Огороды – везде: и на буграх, возле щелей-укрытий, и даже на подоконниках раскрытых или, чаще, разбитых окон – там, вместо цветов, ныне вызревают какие-нибудь капуста или огурцы…
Разделаны под огороды даже береговые склоны Обводного канала – в том районе Боровой улицы, где все избито снарядами, где вода Обводного в мирное время дышала миазмами, была невероятно грязна. Теперь эта вода в канале чиста: заводы не работают!
На ступенях колоннады Казанского собора – мерный пузатый самовар, а вкруг него – группа женщин-домохозяек, распивающих «чай» – заваренную «засушку» (какую-то засушенную траву). Все курят самокруты, у всех вместо спичек – лупы, в солнечные дни чуть не все население пользуется для добычи огня линзами всех сортов и любых назначений.
Есть в городе и цветы. Полевые цветы – резеда, ромашки – букетами в руках приезжающих из ближайших, с финской стороны пригородов, единственных доступных теперь ленинградцам. Цветы я вижу везде, во всех домах, во всех квартирах, па улицах – у гуляющих или спешащих по делам девушек. Всем хочется красоты, цветы будят представление о мире и покое, о счастливой жизни.
Трамваи переполнены, на подножках висят, как висели всегда. Как же так? Населения в городе осталось мало, но ведь и трамваев мало, ходят они значительно реже, чем прежде, а маршрутов всего лишь несколько: 12-й, 3-й, 7-й, 30-й, 10-й, 20-й, 9-й… Задержки – часты, прежде всего из-за обстрелов. И нет троллейбусов, автобусов, такси…

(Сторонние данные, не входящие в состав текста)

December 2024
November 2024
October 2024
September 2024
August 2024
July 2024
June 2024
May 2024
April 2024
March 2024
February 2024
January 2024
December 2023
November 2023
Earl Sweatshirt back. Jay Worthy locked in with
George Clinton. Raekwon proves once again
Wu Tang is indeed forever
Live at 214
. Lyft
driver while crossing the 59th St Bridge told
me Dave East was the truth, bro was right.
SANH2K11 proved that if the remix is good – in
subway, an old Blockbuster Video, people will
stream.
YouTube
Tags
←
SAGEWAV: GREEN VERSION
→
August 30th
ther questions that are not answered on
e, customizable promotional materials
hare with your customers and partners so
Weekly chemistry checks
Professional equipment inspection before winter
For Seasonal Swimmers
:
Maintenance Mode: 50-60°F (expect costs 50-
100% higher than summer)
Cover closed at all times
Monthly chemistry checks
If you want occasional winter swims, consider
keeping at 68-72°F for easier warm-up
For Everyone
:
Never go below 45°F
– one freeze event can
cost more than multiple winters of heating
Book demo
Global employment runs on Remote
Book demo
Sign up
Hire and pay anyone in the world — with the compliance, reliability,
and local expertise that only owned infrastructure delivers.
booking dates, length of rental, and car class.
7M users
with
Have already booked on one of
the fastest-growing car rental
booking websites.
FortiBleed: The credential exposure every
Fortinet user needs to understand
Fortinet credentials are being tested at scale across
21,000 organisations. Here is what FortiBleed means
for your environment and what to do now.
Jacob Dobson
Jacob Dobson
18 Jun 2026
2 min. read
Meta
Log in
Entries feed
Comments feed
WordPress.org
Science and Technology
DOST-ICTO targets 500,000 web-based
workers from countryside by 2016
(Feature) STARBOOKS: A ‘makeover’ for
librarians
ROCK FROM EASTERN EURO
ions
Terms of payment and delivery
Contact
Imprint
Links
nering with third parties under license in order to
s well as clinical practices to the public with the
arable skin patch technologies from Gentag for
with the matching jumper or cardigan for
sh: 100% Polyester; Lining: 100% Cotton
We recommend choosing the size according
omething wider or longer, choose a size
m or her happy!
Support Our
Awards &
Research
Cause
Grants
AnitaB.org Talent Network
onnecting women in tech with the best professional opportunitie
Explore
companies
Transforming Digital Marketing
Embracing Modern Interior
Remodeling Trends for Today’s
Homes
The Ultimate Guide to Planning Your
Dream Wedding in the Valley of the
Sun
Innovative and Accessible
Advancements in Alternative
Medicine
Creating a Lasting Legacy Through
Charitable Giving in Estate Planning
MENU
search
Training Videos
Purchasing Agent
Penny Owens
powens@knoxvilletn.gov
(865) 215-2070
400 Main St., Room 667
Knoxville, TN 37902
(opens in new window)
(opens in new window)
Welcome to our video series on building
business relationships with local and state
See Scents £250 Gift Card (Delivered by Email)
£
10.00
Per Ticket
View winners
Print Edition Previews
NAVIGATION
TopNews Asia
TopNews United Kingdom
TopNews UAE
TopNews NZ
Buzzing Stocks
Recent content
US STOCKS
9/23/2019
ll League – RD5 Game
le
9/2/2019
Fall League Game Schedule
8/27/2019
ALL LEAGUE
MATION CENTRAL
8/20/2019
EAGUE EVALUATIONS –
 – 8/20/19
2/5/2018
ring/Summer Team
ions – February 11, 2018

Ленинградцы рады минимально сносным условиям жизни после беспощадно жестокой зимы! Они существуют, они не умерли прошедшей зимой, они дышат теплым, летним воздухом и пользуются не только ярким дневным светом, но и белесоватым уже исчезающей белой ночи; они могут теперь не только умыться, но и сходить в баню, блюсти насущную гигиену!
Сейчас, в июле, уже сравнительно редки случаи смерти от голода. В глазах ленинградцев, в их – от всего пережитого – ставших красивыми, выражающими затаенную скорбь глазах – мудрость, приобретенная за год войны. И до того людям обрыдло все от, но и то же – голод, голод и голод, – что у тех, кто не слишком голодает, сейчас само слово «дистрофик» стало чуть ли не бранной кличкой.
Люди в Ленинграде стали учтивее, благожелательнее, внешне спокойнее, участливее, услужливее друг к другу. Когда пережито столь многое, то мелочи уже не раздражают людей, как прежде. Нервных сцен почти не замечаешь.